Primera División
- Season: 1933
- Dates: 12 March – 19 November
- Champions: Sp. Dock Sud (AFA) San Lorenzo (LAF)

= 1933 Argentine Primera División =

42nd season of top-tier football league in Argentina

The 1933 Primera División was the 42nd season of top-flight football in Argentina. It continued with both associations organising tournaments. The official AFA season did not have relegations at the end of the championship while Sportivo Acassuso made its debut in Primera.
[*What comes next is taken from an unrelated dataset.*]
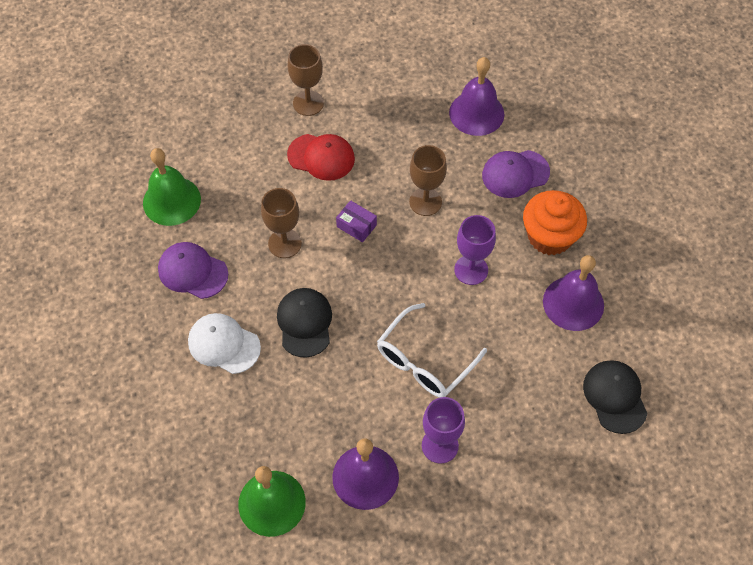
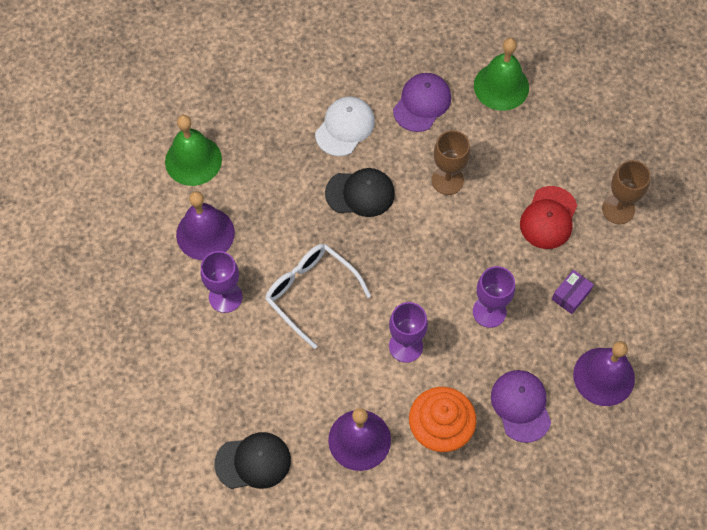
camera: 95 degrees right, 5 degrees up
(356, 226) = (464, 245): purple box -> purple box (571, 295)
(425, 202) = (489, 311): brown goblet -> purple goblet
On the other hand, the dissident professional league (LAF) organised its 3rd. championship, in which relegation took place for the first time, with 5 teams sent to the second division.

The amateur AFA season was won by Dock Sud, achieving its first title in Primera División, with Alfonso Lorenzo (Barracas Central) being the topscorer with 16 goals.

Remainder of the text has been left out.